Furthermore, until the end of the 2008 season the CFL rule book dictated that a designated quarterback must take all snaps, which made the two-quarterback system used by the A-11 (as well as offenses such as the Wildcat) illegal in the CFL. This rule was removed in CFL, mainly so that the Wildcat formation could be used. However, the A-11 is still unusable.

== A11FL ==

The A-11 Football League (A11FL) was a proposed professional spring outdoor football league that was led in part by A-11 creators Kurt Bryan and Steve Humphries and planned on utilizing the A-11 offense exclusively.
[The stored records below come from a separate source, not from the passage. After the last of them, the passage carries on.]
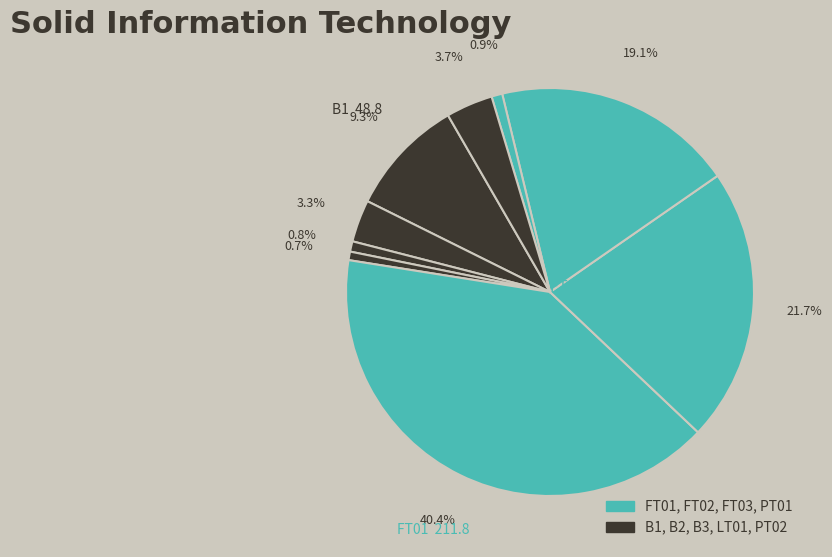

How many segments does this pie chart have?

9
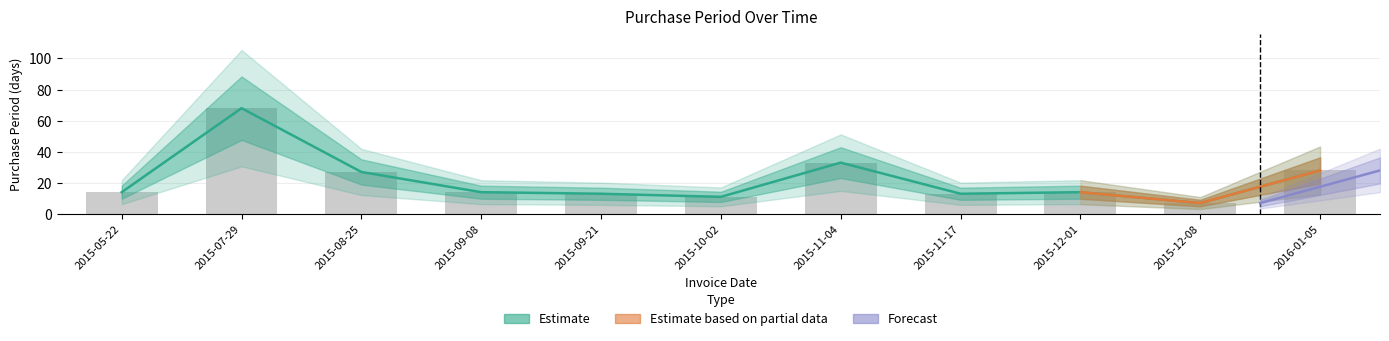

Reading right to left, list all the values displayed in this chart.

2016-01-05=28	2015-12-08=7	2015-12-01=14	2015-11-17=13	2015-11-04=33	2015-10-02=11	2015-09-21=13	2015-09-08=14	2015-08-25=27	2015-07-29=68	2015-05-22=14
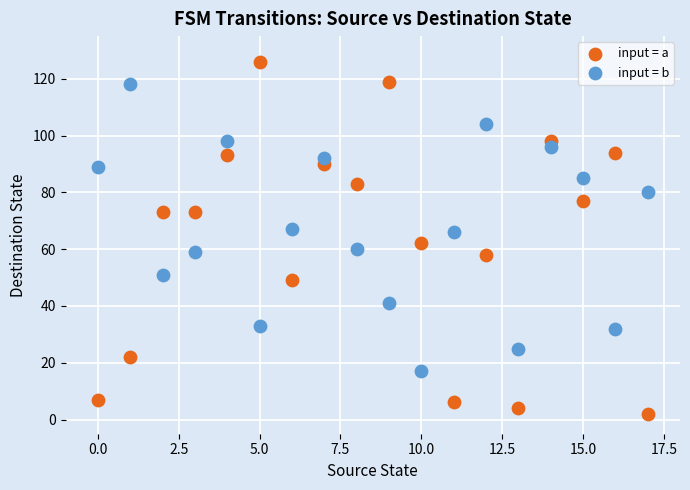

Across all data points, what is the range of Y values (max minus min)?

124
The A11FL was scheduled to debut in May 2014 with two nationally televised "Showcase Games" and then kick off its first regular season with eight teams in March 2015. However, the exhibition games and the 2015 season were cancelled in April 2014. Soon after, the A11FL announced on its Facebook page that it was abandoning the idea of using the A-11 offense but that some of its founders would try to establish a different spring football league, though no further developments were announced. In 2019, Bryan was named head coach of the Oakland Panthers indoor football team; in 2024, he accepted a similar position with the Stockton Crusaders.